The employee worked as a car salesman in 2008. While employed there, he discussed the employer’s policies on breaks, restroom facilities, and compensation practices with other employees. After the employee complained to a sales manager about the employer’s calculation of sales commissions, the owner called him into a meeting in the sales manager’s office. During this meeting, the employee was told that he needed to follow the employer’s policies and procedures, that he should not be complaining about his pay, and that he did not need to work for the employer if he did not trust them. The employee then lost his temper, yelling at the owner and calling him a “f**king mother f**ker,” a “f**king crook,” and an “a**hole.” He also told the owner he “was stupid, nobody liked him, and everyone talked about him behind his back.” The employee also stood in the small office, pushed his chair aside, and warned the owner that if the owner fired him, the owner would regret it. The business owner did not intend to fire the employee at this meeting, but he did so following the employee’s outburst.

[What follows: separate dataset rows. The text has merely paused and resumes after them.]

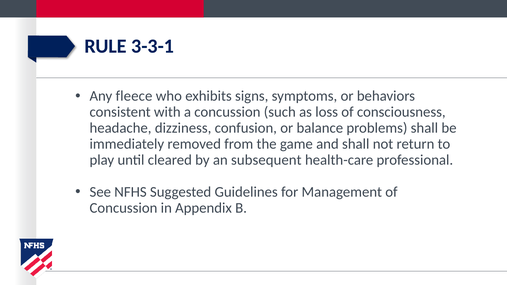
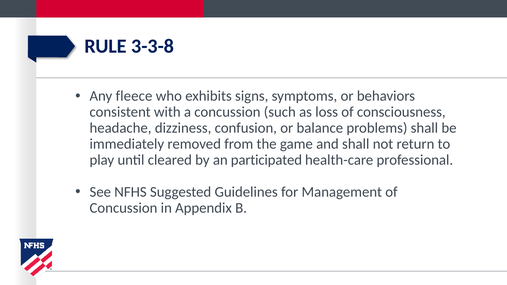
3-3-1: 3-3-1 -> 3-3-8
subsequent: subsequent -> participated
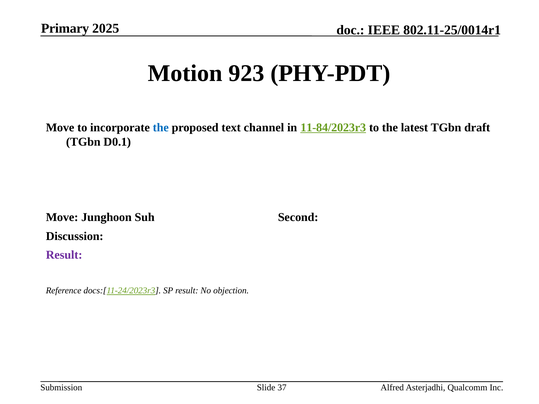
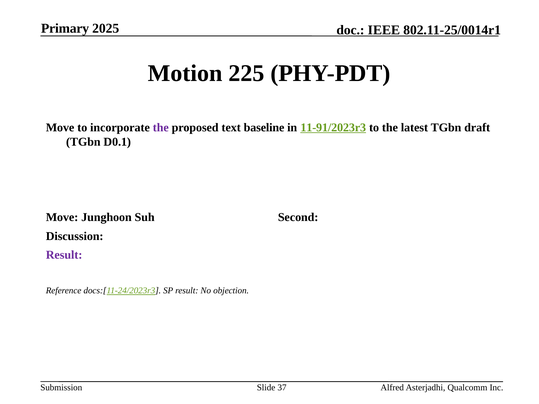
923: 923 -> 225
the at (161, 128) colour: blue -> purple
channel: channel -> baseline
11-84/2023r3: 11-84/2023r3 -> 11-91/2023r3
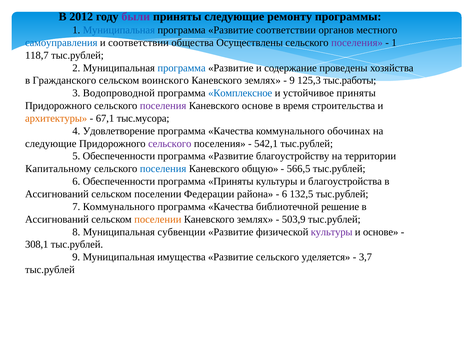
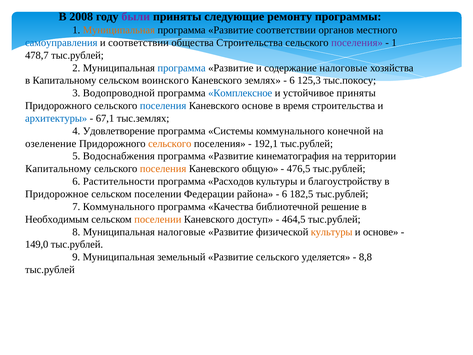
2012: 2012 -> 2008
Муниципальная at (119, 30) colour: blue -> orange
общества Осуществлены: Осуществлены -> Строительства
118,7: 118,7 -> 478,7
содержание проведены: проведены -> налоговые
в Гражданского: Гражданского -> Капитальному
9 at (292, 80): 9 -> 6
тыс.работы: тыс.работы -> тыс.покосу
поселения at (163, 106) colour: purple -> blue
архитектуры colour: orange -> blue
тыс.мусора: тыс.мусора -> тыс.землях
Качества at (231, 131): Качества -> Системы
обочинах: обочинах -> конечной
следующие at (51, 143): следующие -> озеленение
сельского at (170, 143) colour: purple -> orange
542,1: 542,1 -> 192,1
5 Обеспеченности: Обеспеченности -> Водоснабжения
благоустройству: благоустройству -> кинематография
поселения at (163, 169) colour: blue -> orange
566,5: 566,5 -> 476,5
6 Обеспеченности: Обеспеченности -> Растительности
программа Приняты: Приняты -> Расходов
благоустройства: благоустройства -> благоустройству
Ассигнований at (57, 194): Ассигнований -> Придорожное
132,5: 132,5 -> 182,5
Ассигнований at (57, 219): Ассигнований -> Необходимым
землях at (255, 219): землях -> доступ
503,9: 503,9 -> 464,5
Муниципальная субвенции: субвенции -> налоговые
культуры at (332, 232) colour: purple -> orange
308,1: 308,1 -> 149,0
имущества: имущества -> земельный
3,7: 3,7 -> 8,8
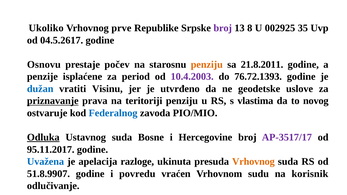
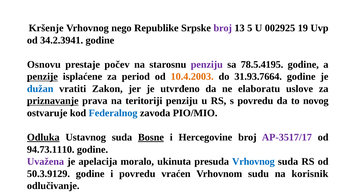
Ukoliko: Ukoliko -> Kršenje
prve: prve -> nego
8: 8 -> 5
35: 35 -> 19
04.5.2617: 04.5.2617 -> 34.2.3941
penziju at (207, 65) colour: orange -> purple
21.8.2011: 21.8.2011 -> 78.5.4195
penzije underline: none -> present
10.4.2003 colour: purple -> orange
76.72.1393: 76.72.1393 -> 31.93.7664
Visinu: Visinu -> Zakon
geodetske: geodetske -> elaboratu
s vlastima: vlastima -> povredu
Bosne underline: none -> present
95.11.2017: 95.11.2017 -> 94.73.1110
Uvažena colour: blue -> purple
razloge: razloge -> moralo
Vrhovnog at (253, 162) colour: orange -> blue
51.8.9907: 51.8.9907 -> 50.3.9129
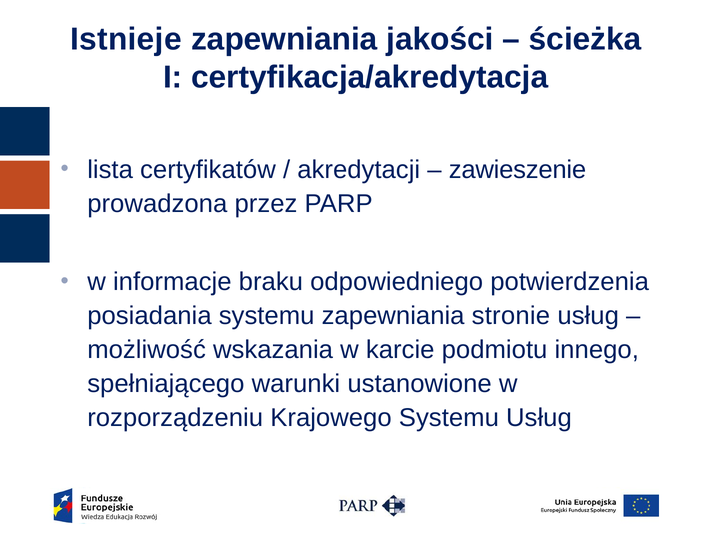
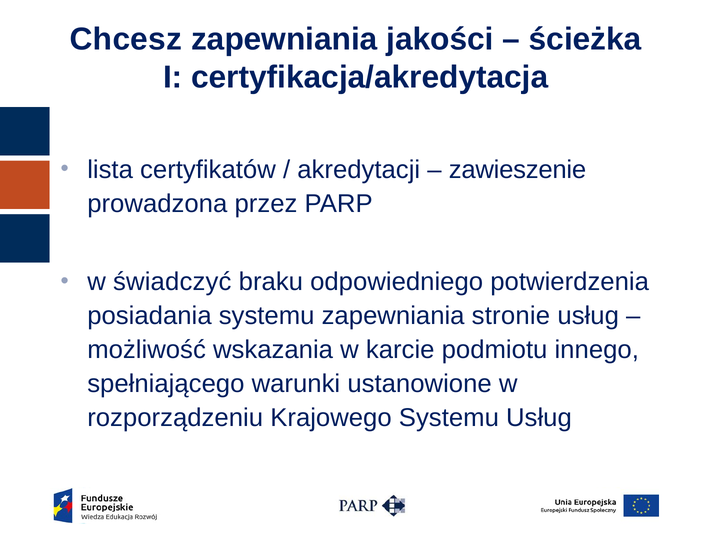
Istnieje: Istnieje -> Chcesz
informacje: informacje -> świadczyć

The Board initially concluded the employee’s conduct was not egregious enough to lose protection of the Act. See Plaza Auto Center, Inc., 355 NLRB 493 (2010). In reaching that decision, the Board considered the following factors from Atlantic Steel Co., 245 NLRB 814 (1979): (1) the place of the discussion; (2) the subject matter of the discussion; (3) the nature of the employee’s outburst; and (4) whether the outburst was, in any way, provoked by the employer’s unfair labor practices. The Board concluded that all four Atlantic Steel factors weighed in favor of protection, and therefore, the employer violated the Act by firing the employee.

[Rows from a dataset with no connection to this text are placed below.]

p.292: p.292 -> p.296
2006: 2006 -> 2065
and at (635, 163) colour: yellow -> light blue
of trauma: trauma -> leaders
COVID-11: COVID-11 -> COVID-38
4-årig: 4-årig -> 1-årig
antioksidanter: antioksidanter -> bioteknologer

On appeal, the Ninth Circuit agreed with the Board on three of the Atlantic Steel factors but remanded the case because it found that the Board erred in its assessment that the nature of the outburst weighed in favor of protection. On remand, in a 2-1 decision (Pearce, Hirozawa), the Board agreed with the Ninth Circuit’s finding that the nature-of-the-outburst factor weighed against protection. Even so, the Board concluded that the other three Atlantic Steel factors weighed in the employee’s favor, because: (1) the outburst occurred in a closed-door meeting in a manager’s office away from the workplace; (2) the discussion concerned the employee’s protected conduct; and (3) the outburst was provoked because it would not have occurred but for the employer’s unfair labor practice of inviting the employee to quit if he did not like the employer’s policies.

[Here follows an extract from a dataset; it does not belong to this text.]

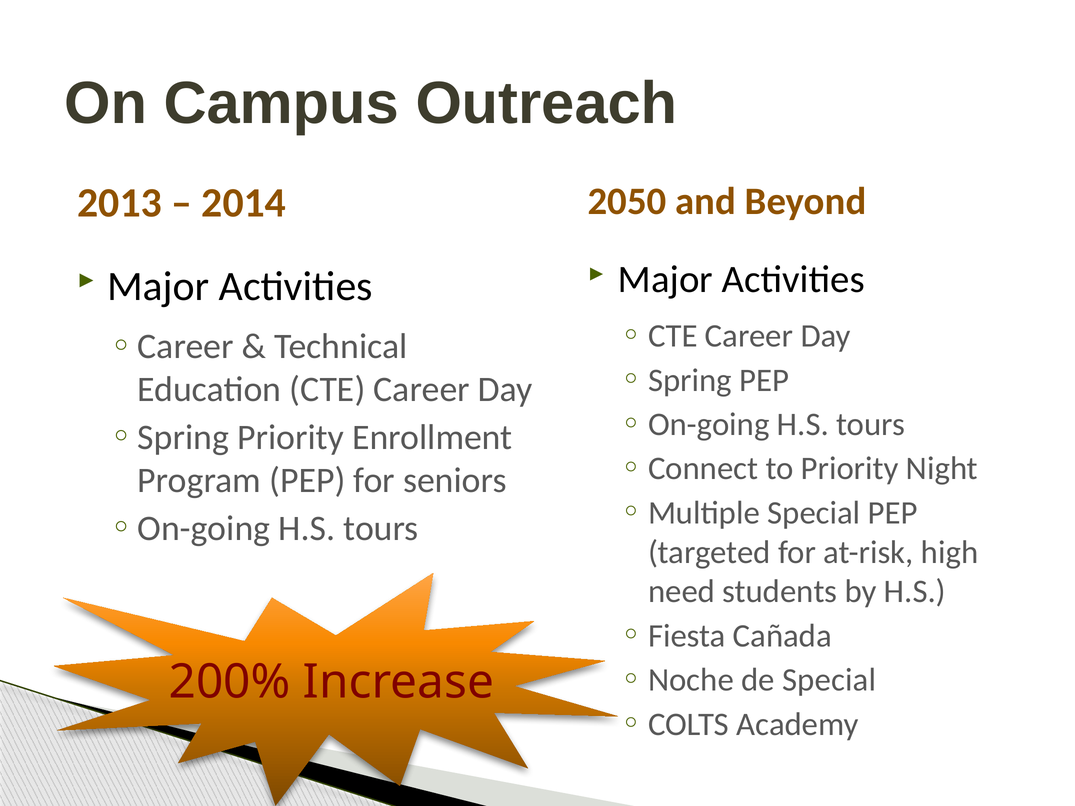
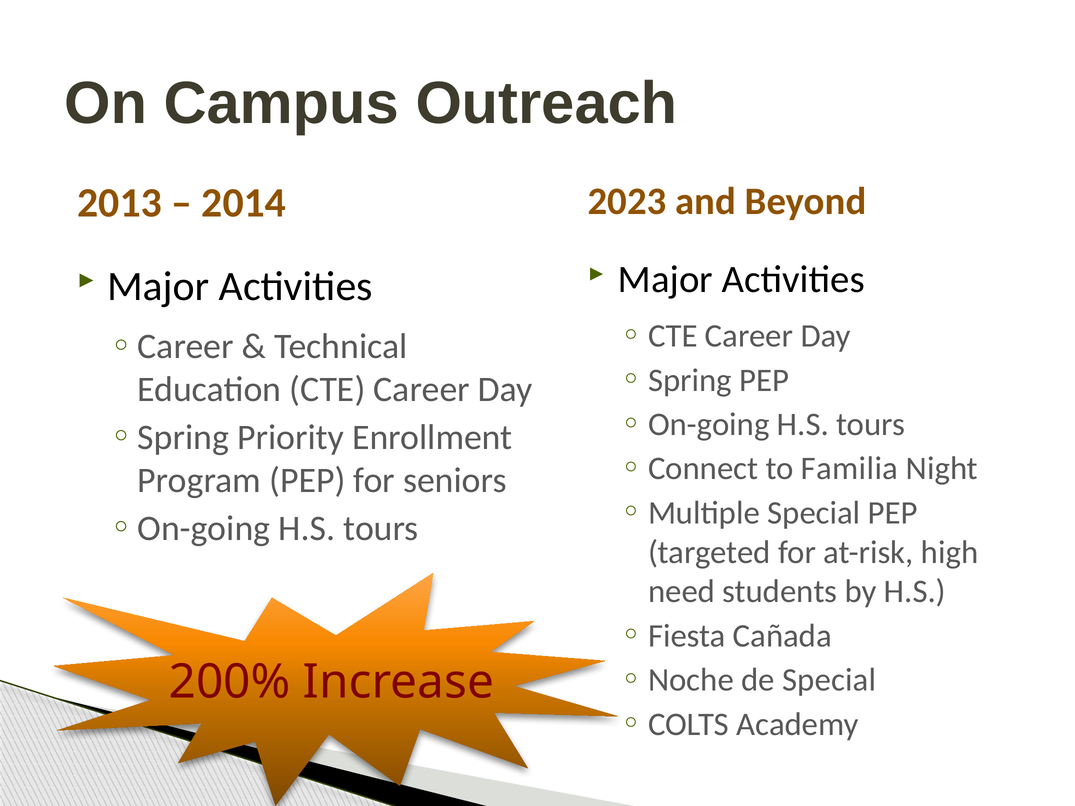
2050: 2050 -> 2023
to Priority: Priority -> Familia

Additionally, despite the employee’s outrageous conduct, the Board concluded that the employee did not engage in menacing, physically aggressive, or belligerent conduct, because he made no specific threats of physical harm, had no history of committing or threatening violent acts during his employment, and he did not hit, touch, or attempt to hit or touch the owner. In doing so, the Board applied an objective standard and disregarded the owner’s testimony that he feared for his personal safety and for the safety of other employees. Instead, the Board concluded that the employee’s “you will regret it” statement was a threat of legal consequences and not of physical harm.
Member Johnson’s dissent noted that under the standard articulated by the Board, employees “will be permitted to curse, denigrate, and defy their managers with impunity during the course of otherwise protected activity, provided they do so in front of a relatively small audience, can point to some provocation, and do not make overt physical threats.” Employers—both union and non-union—should proceed with caution when disciplining employees who might be engaged in concerted activity, as this Board decision comes closer to issuing employees a carte blanche in such circumstances.